Partidos oposição criticaram este ponto por considerar que se trata, na prática, de redução de recursos para a educação.

Após acordo entre líderes, no entanto, a redação final da medida provisória foi aprovada mantendo-se a regra atual, com 18% dos recursos calculados sobre o montante total do fundo. As demais alterações no Fust, que haviam sido barradas no Senado, foram retomadas pela Câmara.

Fundo de telecomunicações

O relator alterou o texto original para retirar a obrigatoriedade de custeio e investimento, pelo Fust, de projetos, programas e ações sobre telecomunicações em regiões que tenham baixo Índice de Desenvolvimento Humano (IDH) e população potencialmente beneficiada.

Segundo Magalhães, o objetivo é retirar restrições para diversas modalidades de uso do Fust.

Para compensar a desobrigatoriedade de usar recursos do fundo em regiões com baixo IDH, o relator fixou no parecer que o dinheiro do Fust aplicado na modalidade não reembolsável" deverá priorizar programas, projetos, planos, atividades, iniciativas e ações que visem a redução das desigualdades socioeconômicas e regionais, considerando a maior população potencialmente beneficiada.

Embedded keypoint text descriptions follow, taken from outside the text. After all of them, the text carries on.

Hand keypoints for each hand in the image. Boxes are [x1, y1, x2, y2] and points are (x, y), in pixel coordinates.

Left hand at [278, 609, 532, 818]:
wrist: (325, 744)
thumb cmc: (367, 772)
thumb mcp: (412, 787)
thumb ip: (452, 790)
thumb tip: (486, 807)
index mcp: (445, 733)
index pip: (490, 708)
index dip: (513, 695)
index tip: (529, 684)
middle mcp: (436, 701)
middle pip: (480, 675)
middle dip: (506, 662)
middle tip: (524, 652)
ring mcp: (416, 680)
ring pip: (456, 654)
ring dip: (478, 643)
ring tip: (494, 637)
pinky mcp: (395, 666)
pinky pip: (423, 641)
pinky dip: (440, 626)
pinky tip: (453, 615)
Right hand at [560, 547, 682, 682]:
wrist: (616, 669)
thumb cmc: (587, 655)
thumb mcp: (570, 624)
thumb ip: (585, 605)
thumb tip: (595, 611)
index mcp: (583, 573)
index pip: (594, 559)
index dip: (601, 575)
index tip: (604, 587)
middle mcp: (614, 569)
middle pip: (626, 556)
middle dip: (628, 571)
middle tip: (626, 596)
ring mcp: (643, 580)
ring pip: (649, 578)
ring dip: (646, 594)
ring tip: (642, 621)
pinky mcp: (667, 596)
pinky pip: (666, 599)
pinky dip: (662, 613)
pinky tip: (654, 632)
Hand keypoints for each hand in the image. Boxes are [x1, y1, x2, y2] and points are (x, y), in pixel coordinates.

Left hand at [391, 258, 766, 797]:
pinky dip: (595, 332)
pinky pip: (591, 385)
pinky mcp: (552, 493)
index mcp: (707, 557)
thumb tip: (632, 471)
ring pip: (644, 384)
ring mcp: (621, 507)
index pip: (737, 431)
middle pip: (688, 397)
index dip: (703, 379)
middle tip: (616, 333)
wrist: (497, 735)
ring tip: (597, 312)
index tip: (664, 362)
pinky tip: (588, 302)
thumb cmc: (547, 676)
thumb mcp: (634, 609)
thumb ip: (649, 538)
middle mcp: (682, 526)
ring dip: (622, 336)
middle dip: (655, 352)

A MP também aumenta de um para dois os representantes do Ministério das Comunicações no conselho do Fust.

Serviços de 'streaming'

O relator modificou o texto original da matéria para incluir a isenção a empresas que ofertam serviço de "streaming", ou seja, vídeo por demanda. Elas ficariam isentas de recolher a Condecine (Contribuição para o Desenvolvimento da Indústria Cinematográfica Nacional).

A isenção foi criticada pela oposição, que considerou alto o potencial de renúncia fiscal.

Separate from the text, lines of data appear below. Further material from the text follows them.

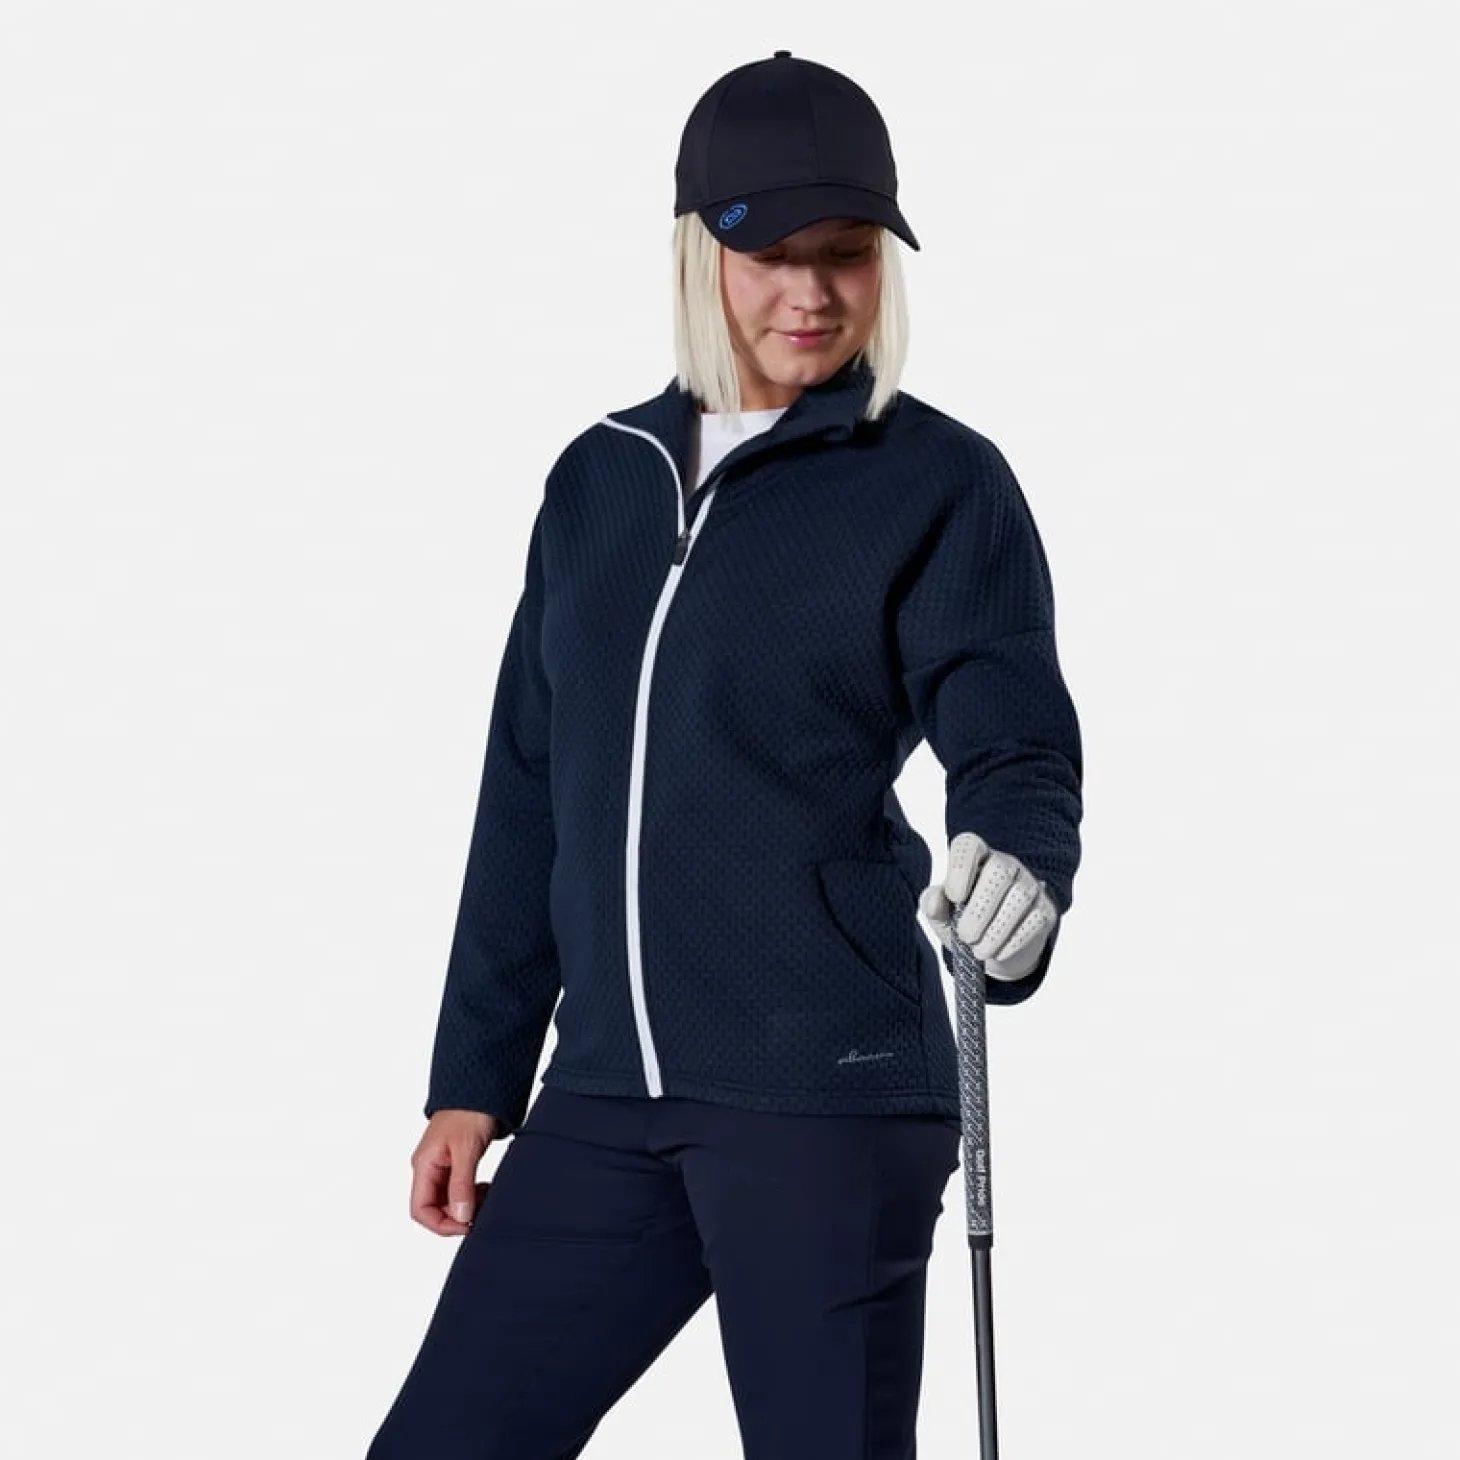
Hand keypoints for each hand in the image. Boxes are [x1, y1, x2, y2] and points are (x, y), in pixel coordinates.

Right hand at [410, 1109, 500, 1235]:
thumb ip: (461, 1184)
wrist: (481, 1086)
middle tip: (481, 1210)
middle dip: (456, 1215)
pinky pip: (458, 1188)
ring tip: (486, 1197)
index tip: (466, 1224)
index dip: (441, 1224)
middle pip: (434, 1208)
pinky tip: (485, 1188)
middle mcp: (428, 1168)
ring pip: (447, 1199)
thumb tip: (460, 1216)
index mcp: (423, 1165)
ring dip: (465, 1205)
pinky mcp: (455, 1161)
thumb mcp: (466, 1149)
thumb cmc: (469, 1110)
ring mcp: (441, 1165)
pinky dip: (471, 1194)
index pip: (420, 1210)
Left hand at [919, 831, 1057, 980]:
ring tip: (979, 951)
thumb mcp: (941, 914)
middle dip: (980, 908)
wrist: (991, 948)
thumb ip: (933, 903)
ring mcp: (1029, 884)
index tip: (954, 896)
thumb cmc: (961, 921)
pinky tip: (998, 952)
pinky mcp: (1045, 909)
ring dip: (997, 929)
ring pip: (1020, 897)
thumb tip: (934, 900)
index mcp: (975, 857)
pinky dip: (1014, 940)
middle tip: (966, 936)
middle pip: (999, 870)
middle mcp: (1005, 864)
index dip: (961, 867)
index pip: (969, 846)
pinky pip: (1035, 920)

Autor da emenda acolhida pelo relator, o vice-presidente da Câmara, Marcelo Ramos (PL-AM), rebateu. Disse que não se trata de isenção, uma vez que a Ancine (Agência Nacional do Cinema) editou portaria determinando a incidência da Condecine sobre serviços de streaming, o que nunca foi pago, segundo ele.

Ramos defendeu ainda que as plataformas sejam taxadas pelo serviço de streaming, e não por obra, como manda a Condecine.